Apple technically avoids the “flaw” because it doesn't scrape.
But this will be an evolving issue for a long time.
It also includes channels from numerous mainstream and online media brands, including videos written, produced and published by Ars Technica and its staff, as well as many of Condé Nast's other brands, such as Wired and The New Yorker.
Coincidentally, one of the videos used in the dataset was a short film produced by Ars Technica, which joked that the film had already been written by an AI. The Proof News article also notes that the video was trained on videos of parrots, meaning the AI model imitates parrots, imitates human speech, imitates other AI, and imitates humans.
As AI-generated content continues to proliferate on the internet, it will become increasingly difficult to put together datasets to train AI that don’t include content already generated by AI.
To be clear, some of this is not new news.
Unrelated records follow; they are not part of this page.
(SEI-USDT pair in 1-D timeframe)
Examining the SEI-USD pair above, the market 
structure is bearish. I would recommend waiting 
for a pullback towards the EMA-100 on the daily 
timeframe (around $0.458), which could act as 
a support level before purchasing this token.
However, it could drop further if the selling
Pile is heavily used and referenced in AI circles and has been known to be used by technology companies for training in the past. It has been cited in multiple lawsuits filed by intellectual property rights owners against AI and technology companies in the past. Defendants in these lawsuits, including OpenAI, have argued that this type of scraping is fair use. The cases have yet to be resolved in court.
But Proof News has done some research to pinpoint details about YouTube's caption usage, going so far as to create a tool that lets you search for individual videos and channels on Pile.
The study reveals just how powerful data collection can be and draws attention to how little control intellectual property owners have over how their work is used on the open web.
Creators' reactions
Proof News reached out to some of these creators, as well as the companies that used the dataset, for comment. Most creators expressed surprise that their content had been used in this way, and those who commented criticized EleutherAI and the companies that used the dataset. For example: The David Pakman Show Said:
No one comes to me and says, “I want to use this”… This is my livelihood and I put time, resources, money, and staff time into creating this content. There's really no shortage of work.
Julia Walsh, CEO of production company Complexly, said: Latest On Hank and John Green’s other educational content, he said:
We are outraged to learn that the educational content we carefully produced has been used in this way without our consent.
There are also questions about whether scraping this content violates YouTube's terms, which prohibit videos from being accessed by “automated means.” EleutherAI founder Sid Black said he downloaded the subtitles via YouTube's API using a script, just like a web browser would.
Anthropic is one of the companies that trained models on the dataset and says it has not violated any laws.
The Pile contains a small portion of YouTube subtitles… YouTube's terms cover direct use of its platform, which is separate from use of The Pile dataset. Any concerns about possible violations of YouTube's terms of service should be directed to the authors of The Pile.
A Google spokesperson told Proof News that Google has “taken steps for many years to prevent abusive and unauthorized scraping,” but declined to provide more specific answers. This is not the first time that AI and technology companies have come under fire for training models on YouTube videos without permission. Notably, OpenAI (the company behind ChatGPT and video generation tool Sora) is believed to have trained models using YouTube data, although not all of these allegations have been confirmed.
In an interview with The Verge's Nilay Patel, Google CEO Sundar Pichai suggested that using YouTube videos to train OpenAI's Sora would violate YouTube's terms of service, although certainly that use is different from scraping subtitles via an API.